» **Exercise objective**
Starting with the line that contains "# Compile command", copy every line through the end of the data below, exactly and with nothing added.

*** Data ***

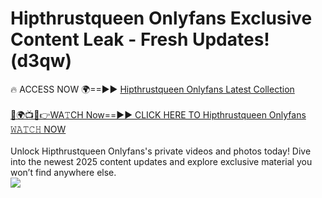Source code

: # Hipthrustqueen Onlyfans Exclusive Content Leak - Fresh Updates! (d3qw)

🔥 ACCESS NOW 🌍==►► <a href="https://tinyurl.com/kvy9nzfs" rel="nofollow">Hipthrustqueen Onlyfans Latest Collection</a>
<br><br>
[🔴🌍📺📱👉WA𝚃CH Now==►► CLICK HERE TO Hipthrustqueen Onlyfans 𝚆𝙰𝚃𝙲𝙷 NOW](https://tinyurl.com/kvy9nzfs)
<br><br>
Unlock Hipthrustqueen Onlyfans's private videos and photos today! Dive into the newest 2025 content updates and explore exclusive material you won’t find anywhere else.
<br>
<a href="https://tinyurl.com/kvy9nzfs" rel="nofollow" data-target="animated-image.originalLink"><img src="https://camo.githubusercontent.com/8a4f000d20f83aca3bf7ec5f350d767afa0574a8a352519fd8cfa583a6f93a33/68747470733a2f2f692e696d6775722e636f6d2f644a486b345a712e676966" data-canonical-src="https://i.imgur.com/dJHk4Zq.gif" style="max-width: 100%; display: inline-block;" data-target="animated-image.originalImage"></a>
<br>
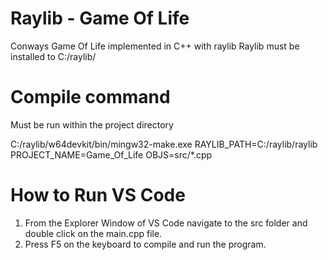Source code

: # Raylib - Game Of Life
Conways Game Of Life implemented in C++ with raylib
Raylib must be installed to C:/raylib/

# Compile command
Must be run within the project directory

C:/raylib/w64devkit/bin/mingw32-make.exe RAYLIB_PATH=C:/raylib/raylib PROJECT_NAME=Game_Of_Life OBJS=src/*.cpp

# How to Run VS Code
1. From the Explorer Window of VS Code navigate to the src folder and double click on the main.cpp file.
2. Press F5 on the keyboard to compile and run the program.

***

» **Answer for the task**
# Compile command
Must be run within the project directory

C:/raylib/w64devkit/bin/mingw32-make.exe RAYLIB_PATH=C:/raylib/raylib PROJECT_NAME=Game_Of_Life OBJS=src/*.cpp

# How to Run VS Code
1. From the Explorer Window of VS Code navigate to the src folder and double click on the main.cpp file.
2. Press F5 on the keyboard to compile and run the program.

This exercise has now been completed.